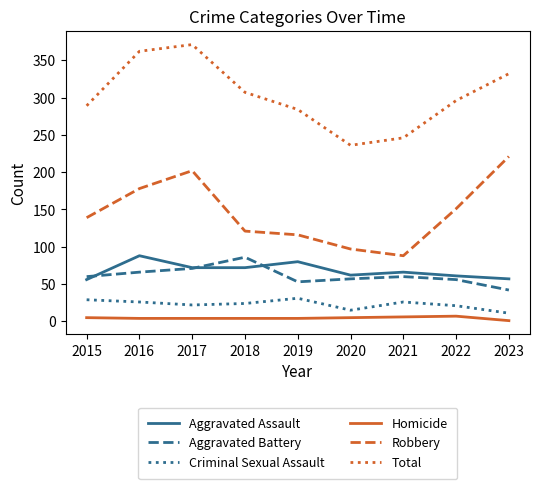

In Criminal Sexual Assault, how many points are higher than both neighbors (excluding endpoints)?

2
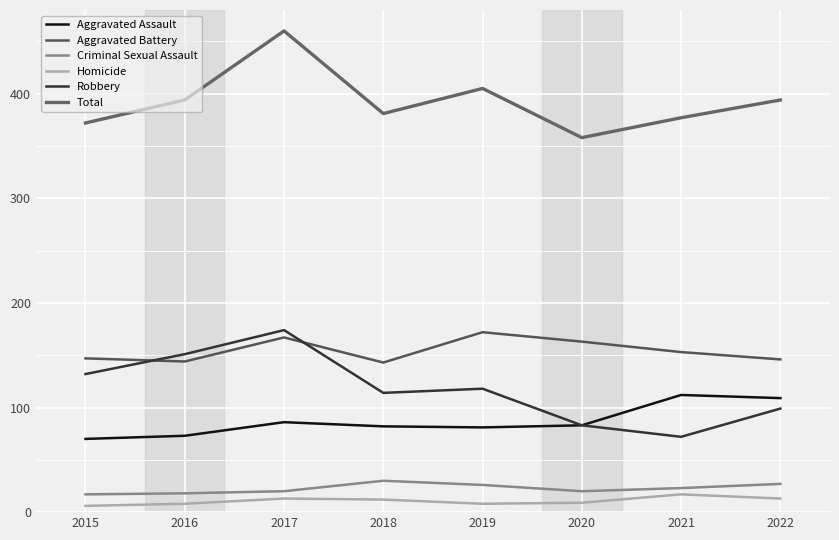

List the series in order of their peak value, highest first.

Total, Robbery, Aggravated Battery, Aggravated Assault, Criminal Sexual Assault, Homicide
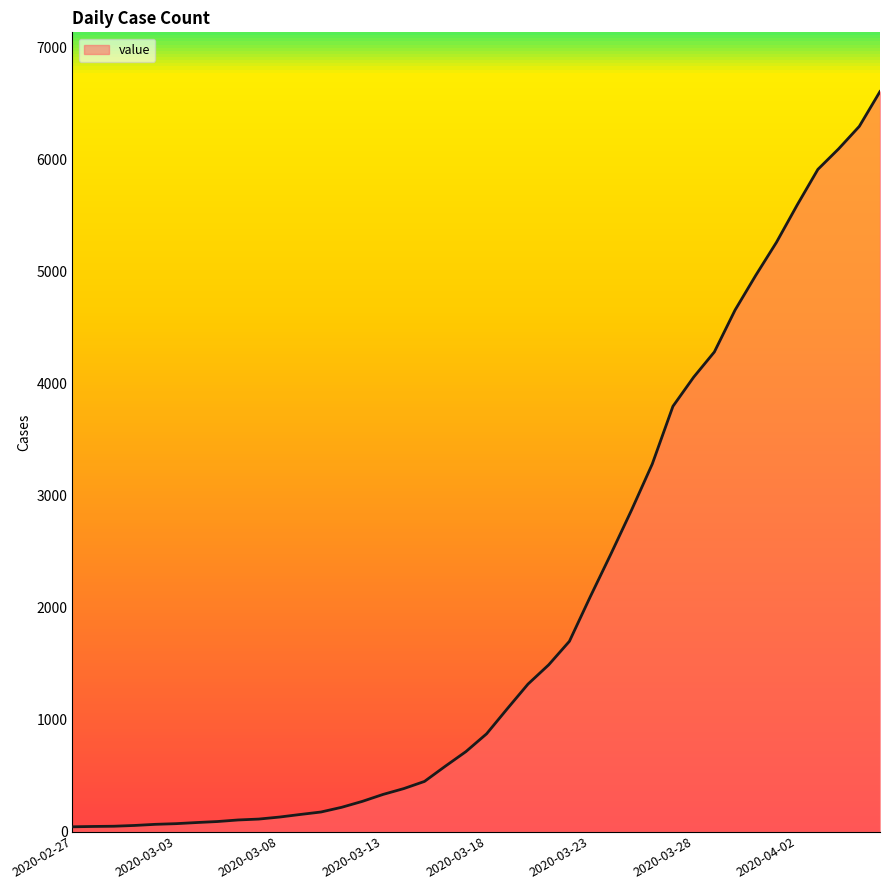

What is the difference between the maximum and minimum values?

6564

----

## DIRECTIONS FOR THIS TASK:
Rewrite the items from the line containing "What is the" through the end of the items, swapping "difference" for "gap" and leaving everything else unchanged.

## ANSWER SECTION:
What is the gap between the maximum and minimum values?

6564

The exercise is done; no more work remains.